■ VORGEGEBENER TEXT
In der Öffentlichkeit tritt Baume-Schneider vor allem in Erscheinung, wenn es um das Reizthema Asyl und Migration geht. Nicht eben das Dossier, mit dem man am ehesten glänzen kann. Ihre Vorgängerin Karin Keller-Sutter kann davon ein Lied singen. Immerhin: Im Sympathie-Ranking hat es die Jurassierin bereits auf Rang 4 geschafft.
Viola Amherd (Mitte): Die Landesmutter aus dem Wallis
Das beliebteste Mitglied der Landesregierung bleibt Viola Amherd. «Sie nimmt als sympathische Landesmutter weiterhin die Spitzenposition ein», sagt Sarah Bütikofer vom Forschungsinstitut Sotomo. Mit dem Krieg in der Ukraine hat die Verteidigungsministerin zwar zwischenzeitlich an Sichtbarkeit gewonnen.
In der Bevölkerung bewegt sich ihr wahrgenommener Einfluss aber weiter im Mittelfeld. Sie wird von etwas mehr Personen als einflussreich denn einflusslos betrachtet. Sie steht aber doch deutlich hinter Albert Rösti und Karin Keller-Sutter, die künftig die Spitzenposition unter sich ausmachen dürften.
Ignazio Cassis (FDP): Verharren auf tiefem Niveau
Das Umfragetief von Ignazio Cassis hält weiter an: Ihm wird am zweitwenigsten Einfluss in der Regierung zugeschrieben; bei den Sympathiewerten rangiert er sogar auf dem letzten Platz. Der Aussenminister wird von ebenso vielen Befragten als sympathisch wie unsympathisch betrachtet.
Das Image des Tessiners in der Bevölkerung scheint zementiert: Seit Jahren werden ihm relativ wenig Einfluss und Sympathie zugeschrieben. An einen Stimmungsumschwung in der Bevölkerung glaubt Politologe Hermann nicht mehr: «Wenn überhaupt, kehrt sich das dann eher ins Negative und nicht ins Positive.»

■ ÜBUNGSAUFGABEN
(1) Welchen Platz belegt Ignazio Cassis laut dem Text über die Mitglieder der Landesregierung bei den Sympathiewerten?
(2) Gib den Abschnitt aus dem Text über die Mitglieder der Landesregierung zwischen "In der Öffentlichkeit" und "an Sichtbarkeit gewonnen.", beide einschließlich, wortgetreu aus.

Gespeicherte Einträge
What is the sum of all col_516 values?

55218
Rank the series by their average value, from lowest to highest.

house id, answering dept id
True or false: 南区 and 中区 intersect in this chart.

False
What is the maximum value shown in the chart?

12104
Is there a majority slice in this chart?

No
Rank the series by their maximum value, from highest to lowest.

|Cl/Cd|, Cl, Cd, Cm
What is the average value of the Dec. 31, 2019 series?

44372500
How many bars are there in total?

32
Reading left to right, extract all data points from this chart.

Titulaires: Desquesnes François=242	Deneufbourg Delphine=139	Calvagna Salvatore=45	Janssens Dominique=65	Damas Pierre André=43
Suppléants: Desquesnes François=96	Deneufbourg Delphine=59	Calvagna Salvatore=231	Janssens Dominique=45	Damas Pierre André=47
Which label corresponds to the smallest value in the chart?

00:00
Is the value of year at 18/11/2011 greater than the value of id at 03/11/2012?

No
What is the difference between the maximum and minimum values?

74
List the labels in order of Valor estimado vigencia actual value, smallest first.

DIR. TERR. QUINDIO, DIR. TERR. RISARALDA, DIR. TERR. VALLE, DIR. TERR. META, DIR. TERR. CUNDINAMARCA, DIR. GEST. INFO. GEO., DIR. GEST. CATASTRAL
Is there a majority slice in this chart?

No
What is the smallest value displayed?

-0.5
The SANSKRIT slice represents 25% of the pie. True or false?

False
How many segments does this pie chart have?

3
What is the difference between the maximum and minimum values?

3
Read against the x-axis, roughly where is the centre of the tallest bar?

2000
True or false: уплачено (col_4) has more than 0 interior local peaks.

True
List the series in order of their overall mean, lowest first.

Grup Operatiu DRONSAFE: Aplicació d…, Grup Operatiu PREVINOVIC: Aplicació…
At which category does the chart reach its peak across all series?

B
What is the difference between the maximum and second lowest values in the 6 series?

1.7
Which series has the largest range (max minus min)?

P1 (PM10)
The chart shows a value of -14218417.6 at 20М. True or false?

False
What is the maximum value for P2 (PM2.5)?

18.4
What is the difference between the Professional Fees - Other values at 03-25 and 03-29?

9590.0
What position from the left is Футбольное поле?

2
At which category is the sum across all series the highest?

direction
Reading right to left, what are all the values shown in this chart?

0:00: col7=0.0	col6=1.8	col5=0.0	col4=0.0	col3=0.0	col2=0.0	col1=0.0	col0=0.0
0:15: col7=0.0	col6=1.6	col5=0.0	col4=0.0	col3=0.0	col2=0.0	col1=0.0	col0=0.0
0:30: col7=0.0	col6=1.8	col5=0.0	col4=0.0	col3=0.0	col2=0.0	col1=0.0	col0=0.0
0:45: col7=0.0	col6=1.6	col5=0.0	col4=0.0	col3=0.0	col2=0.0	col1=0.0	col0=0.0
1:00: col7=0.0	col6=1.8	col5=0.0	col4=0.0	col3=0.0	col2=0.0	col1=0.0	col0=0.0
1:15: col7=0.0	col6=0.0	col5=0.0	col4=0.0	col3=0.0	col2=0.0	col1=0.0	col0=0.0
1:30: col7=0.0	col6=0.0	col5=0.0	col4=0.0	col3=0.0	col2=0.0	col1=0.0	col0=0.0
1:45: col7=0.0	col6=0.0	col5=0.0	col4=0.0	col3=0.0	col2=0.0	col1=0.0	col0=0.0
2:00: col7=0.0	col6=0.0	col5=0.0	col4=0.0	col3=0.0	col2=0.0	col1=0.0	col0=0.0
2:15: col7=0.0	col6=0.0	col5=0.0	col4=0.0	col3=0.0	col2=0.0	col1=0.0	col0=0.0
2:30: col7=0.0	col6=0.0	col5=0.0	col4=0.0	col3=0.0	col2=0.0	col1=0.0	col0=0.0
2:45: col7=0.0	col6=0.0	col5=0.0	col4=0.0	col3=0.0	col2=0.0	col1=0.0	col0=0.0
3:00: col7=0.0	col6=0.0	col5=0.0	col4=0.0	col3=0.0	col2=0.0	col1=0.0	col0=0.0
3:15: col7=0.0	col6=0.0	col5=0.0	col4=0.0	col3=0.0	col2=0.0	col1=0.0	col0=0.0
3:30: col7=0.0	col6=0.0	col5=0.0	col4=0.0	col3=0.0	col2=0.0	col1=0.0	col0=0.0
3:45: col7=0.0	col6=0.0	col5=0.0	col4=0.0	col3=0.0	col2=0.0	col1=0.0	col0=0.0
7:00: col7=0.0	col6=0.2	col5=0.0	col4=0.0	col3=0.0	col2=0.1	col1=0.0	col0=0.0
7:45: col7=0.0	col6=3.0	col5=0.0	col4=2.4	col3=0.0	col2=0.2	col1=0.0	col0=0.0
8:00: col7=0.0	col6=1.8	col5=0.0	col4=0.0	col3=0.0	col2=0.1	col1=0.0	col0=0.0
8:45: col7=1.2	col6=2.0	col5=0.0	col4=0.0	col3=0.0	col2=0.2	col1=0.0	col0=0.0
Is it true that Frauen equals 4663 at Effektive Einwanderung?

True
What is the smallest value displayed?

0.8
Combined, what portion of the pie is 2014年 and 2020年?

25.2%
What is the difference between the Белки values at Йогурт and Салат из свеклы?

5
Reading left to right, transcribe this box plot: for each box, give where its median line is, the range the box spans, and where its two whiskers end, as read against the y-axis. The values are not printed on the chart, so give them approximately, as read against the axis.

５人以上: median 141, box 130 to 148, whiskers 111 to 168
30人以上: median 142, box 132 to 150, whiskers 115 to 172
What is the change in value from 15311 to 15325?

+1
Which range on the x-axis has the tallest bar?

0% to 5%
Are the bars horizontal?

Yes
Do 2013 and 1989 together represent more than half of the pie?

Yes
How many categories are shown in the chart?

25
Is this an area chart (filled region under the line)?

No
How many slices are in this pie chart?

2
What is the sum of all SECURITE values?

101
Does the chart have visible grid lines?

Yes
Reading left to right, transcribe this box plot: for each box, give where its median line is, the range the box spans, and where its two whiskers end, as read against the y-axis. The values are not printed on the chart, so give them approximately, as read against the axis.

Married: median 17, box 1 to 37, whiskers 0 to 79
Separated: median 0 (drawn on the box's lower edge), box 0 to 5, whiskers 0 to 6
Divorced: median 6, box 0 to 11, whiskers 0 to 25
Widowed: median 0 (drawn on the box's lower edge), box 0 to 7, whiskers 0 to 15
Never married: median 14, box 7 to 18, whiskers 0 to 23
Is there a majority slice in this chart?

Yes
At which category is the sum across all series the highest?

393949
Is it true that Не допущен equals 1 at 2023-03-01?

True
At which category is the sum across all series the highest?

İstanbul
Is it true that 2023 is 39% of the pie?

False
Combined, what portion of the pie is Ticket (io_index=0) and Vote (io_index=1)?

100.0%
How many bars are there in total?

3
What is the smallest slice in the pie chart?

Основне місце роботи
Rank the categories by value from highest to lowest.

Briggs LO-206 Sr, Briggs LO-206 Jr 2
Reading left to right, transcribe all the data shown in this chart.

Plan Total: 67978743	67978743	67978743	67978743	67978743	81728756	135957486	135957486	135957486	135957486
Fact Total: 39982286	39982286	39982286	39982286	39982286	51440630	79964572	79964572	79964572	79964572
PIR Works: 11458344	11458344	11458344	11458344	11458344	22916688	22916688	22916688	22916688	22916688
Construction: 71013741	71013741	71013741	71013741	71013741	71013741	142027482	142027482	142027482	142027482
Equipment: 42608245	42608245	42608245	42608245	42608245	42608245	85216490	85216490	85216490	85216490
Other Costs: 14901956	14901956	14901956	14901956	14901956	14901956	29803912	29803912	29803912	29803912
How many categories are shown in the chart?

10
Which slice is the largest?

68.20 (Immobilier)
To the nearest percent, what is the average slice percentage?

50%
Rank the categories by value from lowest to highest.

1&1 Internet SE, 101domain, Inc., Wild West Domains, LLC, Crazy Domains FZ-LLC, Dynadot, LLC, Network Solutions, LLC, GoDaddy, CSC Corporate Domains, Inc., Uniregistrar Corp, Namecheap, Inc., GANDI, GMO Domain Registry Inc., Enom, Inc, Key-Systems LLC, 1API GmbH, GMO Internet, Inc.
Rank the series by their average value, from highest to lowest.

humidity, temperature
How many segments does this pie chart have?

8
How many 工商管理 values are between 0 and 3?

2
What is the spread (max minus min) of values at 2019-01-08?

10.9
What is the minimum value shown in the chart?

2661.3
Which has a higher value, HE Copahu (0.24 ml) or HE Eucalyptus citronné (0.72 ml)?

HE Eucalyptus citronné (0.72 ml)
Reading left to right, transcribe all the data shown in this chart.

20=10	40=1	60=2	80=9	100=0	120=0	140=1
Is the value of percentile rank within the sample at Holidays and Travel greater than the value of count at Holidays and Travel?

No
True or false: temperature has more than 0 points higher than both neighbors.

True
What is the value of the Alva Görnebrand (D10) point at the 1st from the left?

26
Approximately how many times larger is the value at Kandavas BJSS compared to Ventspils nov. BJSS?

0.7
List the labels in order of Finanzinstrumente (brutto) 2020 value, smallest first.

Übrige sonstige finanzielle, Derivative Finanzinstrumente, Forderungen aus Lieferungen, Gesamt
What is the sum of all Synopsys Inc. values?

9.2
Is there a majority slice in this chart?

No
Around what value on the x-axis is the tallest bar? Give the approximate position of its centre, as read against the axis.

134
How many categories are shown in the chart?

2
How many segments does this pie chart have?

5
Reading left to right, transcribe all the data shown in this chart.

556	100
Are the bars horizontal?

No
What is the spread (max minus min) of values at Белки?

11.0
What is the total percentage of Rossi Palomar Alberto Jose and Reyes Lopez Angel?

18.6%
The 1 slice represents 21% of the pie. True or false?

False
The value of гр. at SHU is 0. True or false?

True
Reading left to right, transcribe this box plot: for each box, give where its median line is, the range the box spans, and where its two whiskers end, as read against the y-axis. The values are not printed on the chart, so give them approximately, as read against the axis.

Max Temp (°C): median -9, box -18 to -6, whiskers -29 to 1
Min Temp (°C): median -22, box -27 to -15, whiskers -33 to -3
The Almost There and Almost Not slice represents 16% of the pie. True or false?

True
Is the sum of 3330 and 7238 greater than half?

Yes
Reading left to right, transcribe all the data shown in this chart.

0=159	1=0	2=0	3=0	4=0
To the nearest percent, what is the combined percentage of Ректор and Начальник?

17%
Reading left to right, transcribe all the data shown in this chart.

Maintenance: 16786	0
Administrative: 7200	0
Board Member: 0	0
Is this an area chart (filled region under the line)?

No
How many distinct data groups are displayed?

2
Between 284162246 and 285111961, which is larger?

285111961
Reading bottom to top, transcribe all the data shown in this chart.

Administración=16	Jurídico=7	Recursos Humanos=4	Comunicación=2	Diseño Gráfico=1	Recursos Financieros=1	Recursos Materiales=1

■ GELÖSTE AUFGABEN
(1) Er liegt auf dem letzten Platz.

(2)
In der Öffentlichkeit tritt Baume-Schneider vor allem in Erscheinung, wenn es um das Reizthema Asyl und Migration geht. Nicht eben das Dossier, mit dem man am ehesten glänzen kann. Ihre Vorgängerin Karin Keller-Sutter kann davon ein Lied singen. Immerhin: Im Sympathie-Ranking hat es die Jurassierin bereits auf Rang 4 geschafft.
Viola Amherd (Mitte): Die Landesmutter aus dem Wallis
Das beliebteste Mitglied der Landesregierung bleibt Viola Amherd. «Sie nimmt als sympathische Landesmutter weiterhin die Spitzenposition ein», sagt Sarah Bütikofer vom Forschungsinstitut Sotomo. Mit dem Krieg in der Ukraine hat die Verteidigungsministerin zwar zwischenzeitlich an Sichtbarkeit gewonnen.